Fighting Solidarity was the only organization that openly proclaimed the collapse of the Soviet Union. There was no similar organization neither in Europe, nor in America, nowhere
Kornel Morawiecki is originally from Warsaw, where he graduated from the Adam Mickiewicz Grammar School in 1958. He then attended the University of Wroclaw where he studied theoretical physics and he received a PhD from this institution for his work in quantum field theory in 1970. Two years earlier Kornel had already been an active participant in a series of student protests as well as one of the co-organisers of the demonstrations against the 1968 Warsaw Pact invasion of Czechoslovakia. He continued his anti-communist activities during the 1970s, when he was the editor of the opposition magazine „Lower Silesian Bulletin“ (Biuletyn Dolnośląski). Kornel Morawiecki was arrested for printing, in Russian, a call for the expulsion of the Soviet troops and he was subsequently tried in the first ever political process of this kind in communist Poland. In June 1979, he and a group of his friends greeted Pope John Paul II during his first return trip to his homeland with a red and white banner bearing the slogan „Faith and Independence“. He worked with the Solidarity labour movement in Lower Silesia from the time it was first established and, after martial law was declared, participated in its secret planning meetings. In 1982 Kornel established the organisation „Fighting Solidarity“, which called for the restoration of independence in Poland and the other countries enslaved by communism, the division of the Soviet Union into independent republics, and the unification of Germany. Kornel successfully remained in hiding for six years, but in 1987 he was arrested and the Polish secret police strategically deported him from his homeland. He secretly returned to Poland one year later and, in 1990, ended his conspiratorial activities. He was opposed to the Polish Round Table Talks. After the fall of communism, he was a teacher at the polytechnic secondary school in Wroclaw.
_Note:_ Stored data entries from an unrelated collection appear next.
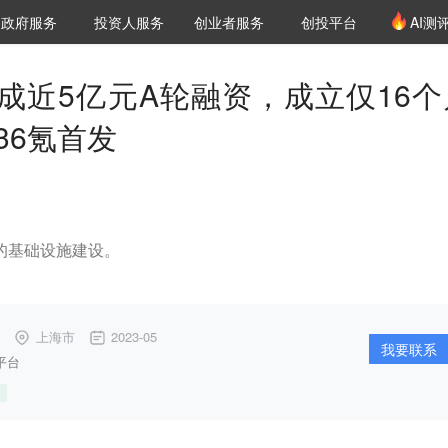
创投发布
项目推荐
核心服务
LP源计划
政府服务
投资人服务
创业者服务
创投平台
AI测
36氪Pro
VClub
VClub投资机构库
创投氪堂
城市之窗
投资机构职位推介
企业入驻
投资人认证
成近5亿元A轮融资，成立仅16个
36氪首发
AI的基础设施建设。
上海市
2023-05
我要联系
平台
In 2007, on the occasion of the twenty-fifth anniversary of the creation of the Fighting Solidarity (Solidarność Walcząca) organisation, he refused to accept the Grand Cross of Polonia Restituta, arguing that this organisation deserved the highest Polish honour - the Order of the White Eagle. Kornel was the editor-in-chief of the biweekly publication „Truth is Interesting - A Civic Newspaper“. He died on September 30, 2019.